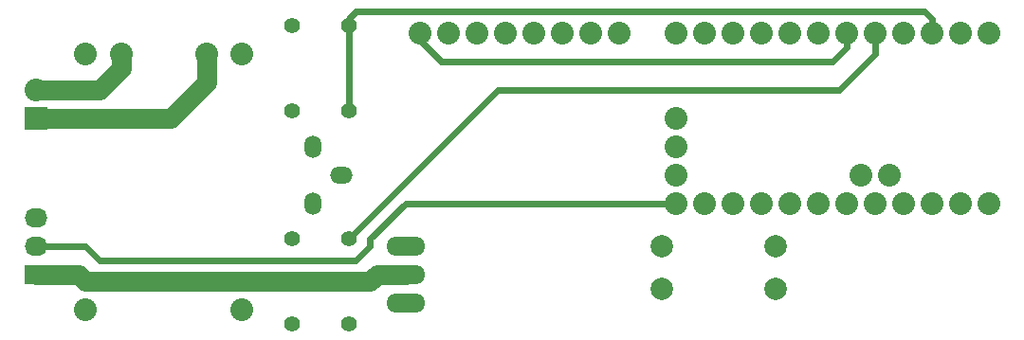
<source format=gbl>
G04 #@! TF.FileFunction,Copper,L2,Bot,Signal*
%FSLAX46Y46*%
G04 Gerber Fmt 4.6, Leading zero omitted, Abs format (unit mm)*
G04 Created by KiCad (PCBNEW 4.0.2+dfsg1-stable) date Tue 13 Nov 2018 10:28:19 PM EST*
%MOMM*%
G01*
G04 APERTURE LIST*
%ADD10C,0.100000*%
%ADD11C,2.032000*%
%ADD12O,1.998980X1.501140*%
%ADD13O,1.501140X1.998980*%
%ADD14O,3.500120X1.699260*%
%ADD15C,1.998980*%
%ADD16C,1.397000*%
%ADD17R,2.032000X2.032000*%
%ADD18O,2.032000X2.032000*%
%ADD19R,2.032000X1.727200*%
%ADD20O,2.032000X1.727200*%
%ADD21C,1.778000*%
%ADD22C,0.609600*%
G04 APERTURE END LIST*
D10*
D11*
X109220000Y-108585000D03*
X116840000Y-108585000D03*
X106045000Y-108585000D03*
X120015000Y-108585000D03*
X120015000Y-131445000D03*
X106045000Y-131445000D03*
X186690000Y-106680000D03*
X184150000Y-106680000D03*
X181610000Y-106680000D03*
X179070000Y-106680000D03*
X176530000Y-106680000D03*
X173990000Y-106680000D03*
X171450000Y-106680000D03*
X168910000Y-106680000D03*
X166370000Y-106680000D03*
X163830000Y-106680000D03*
X161290000Y-106680000D03*
X158750000Y-106680000D03*
X186690000Y-121920000D03*
X184150000Y-121920000D03*
X181610000Y-121920000D03*
X179070000Y-121920000D03*
X176530000Y-121920000D03*
X173990000Y-121920000D03*
X171450000Y-121920000D03*
X168910000Y-121920000D03*
X166370000Y-121920000D03*
X163830000Y-121920000D03*
X161290000Y-121920000D03*
X158750000Y-121920000D03*
X177800000Y-119380000D03*
X175260000Y-119380000D03*
X158750000Y-119380000D03*
X158750000Y-116840000D03*
X158750000Y-114300000D03*
D12*
X128905000Y-119380000D03*
D13*
X126365000Y-116840000D03*
X126365000Y-121920000D03*
D14*
X134620000Y-128270000D03*
X134620000Y-125730000D03*
X134620000Y-130810000D03*
D15*
X157480000Y-125730000D03*
X167640000Y-125730000D03*
X157480000Y-129540000D03*
X167640000Y-129540000D03*
D16*
X124460000Y-113665000D03*
X129540000Y-113665000D03*
X124460000Y-106045000D03*
X129540000Y-106045000D03*
X124460000Y-132715000D03*
X129540000Y-132715000D03*
X124460000Y-125095000D03*
X129540000Y-125095000D03*
D11*
X153670000Y-106680000D03*
X151130000Y-106680000D03*
X148590000Y-106680000D03*
X146050000Y-106680000D03*
X143510000Y-106680000D03*
X140970000Y-106680000D03*
X138430000Y-106680000D03*
X135890000Y-106680000D03*
D17*
X101600000Y-114300000D03*
D18*
X101600000Y-111760000D03*
D19*
X101600000Y-128270000D03*
D20*
X101600000Y-125730000D03*
X101600000Y-123190000D03*
D21*
X101600000Y-114300000D02*
X113665000Y-114300000D01*
X116840000Y-111125000D02*
X116840000Y-108585000D01*
X113665000Y-114300000D02*
X116840000Y-111125000D01*
X101600000Y-111760000D02*
X107315000Y-111760000D01*
X107315000Y-111760000D02*
X109220000Y-109855000D01*
X109220000Y-109855000D02*
X109220000Y-108585000D01*
X101600000Y-128270000D02*
X105410000Y-128270000D01*
X132080000Y-128270000D02*
X134620000Y-128270000D01*
X131445000Y-128905000D02*
X132080000Y-128270000D01*
X106045000Y-128905000D02*
X131445000Y-128905000D01*
X105410000Y-128270000D02*
X106045000Y-128905000D01*
D22*
X158750000Y-121920000D02*
X134620000Y-121920000D01*
X106045000Y-125730000D02*
X107315000Y-127000000D01*
X107315000Y-127000000D02*
X130175000Y-127000000D01*
X130175000Y-127000000D02*
X131445000Y-125730000D01*
X131445000Y-125730000D02*
X131445000Y-125095000D01*
X131445000Y-125095000D02*
X134620000Y-121920000D01*
X106045000Y-125730000D02*
X101600000Y-125730000D01*
X129540000Y-106045000D02*
X129540000Y-113665000D01*
X129540000Y-106045000D02*
X129540000Y-105410000D01*
X129540000Y-105410000D02*
X130175000Y-104775000D01*
X130175000Y-104775000D02*
X180975000Y-104775000D01*
X180975000Y-104775000D02*
X181610000Y-105410000D01*
X181610000Y-105410000D02*
X181610000Y-106680000D01*
X135890000Y-106680000D02*
X135890000Y-107315000D01*
X135890000Y-107315000D02*
X137795000Y-109220000D01*
X137795000Y-109220000D02*
X172720000Y-109220000D01*
X172720000Y-109220000D02*
X173990000Y-107950000D01*
X173990000Y-107950000D02*
X173990000Y-106680000D01*
X176530000Y-106680000D02*
X176530000Y-108585000D01*
X142875000Y-111760000D02*
X129540000Y-125095000D01*
X144145000Y-111760000D02*
X142875000Y-111760000D01*
X145415000Y-111760000D02*
X144145000Y-111760000D01*
X173355000Y-111760000D02*
X145415000Y-111760000D01*
X176530000Y-108585000D02*
X173355000Y-111760000D01*
M02*

</source>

● ABOUT THIS TASK: When you reach the line holding "X157480000Y-129540000D03*" in the records above, begin reproducing exactly, stop after the line holding "X132080000Y-128270000D01*", and output nothing else.

● WRITTEN ANSWER:
X157480000Y-129540000D03*
X167640000Y-129540000D03*
D16*
X124460000Y-113665000D03*
X129540000Y-113665000D03*
X124460000Y-106045000D03*
X129540000Y-106045000D03*
X124460000Y-132715000D03*
X129540000Y-132715000D03*
X124460000Y-125095000D03*
X129540000Y-125095000D03*
D11*
X153670000Y-106680000D03*
X151130000Y-106680000D03*
X148590000Y-106680000D03*
X146050000Y-106680000D03*
X143510000Y-106680000D03*
X140970000Y-106680000D03*
X138430000Y-106680000D03*
X135890000Y-106680000D03*
D17*
X101600000Y-114300000D03*
D18*
X101600000Y-111760000D03*
D19*
X101600000Y-128270000D03*
D20*
X101600000Y-125730000D03*
X101600000Y-123190000D03*
D21*
X101600000Y-114300000D02*
X113665000Y-114300000D01*
X116840000Y-111125000D02*
X116840000Y-108585000D01*
X113665000Y-114300000D02*
X116840000Y-111125000D01*
X101600000Y-111760000D02*
X107315000Y-111760000D01*
X107315000Y-111760000D02*
X109220000Y-109855000D01*
X109220000Y-109855000D02*
X109220000Y-108585000D01*
X101600000Y-128270000D02*
X105410000Y-128270000D01*
X132080000Y-128270000D02*
X134620000Y-128270000D01*
X131445000Y-128905000D02*
X132080000Y-128270000D01*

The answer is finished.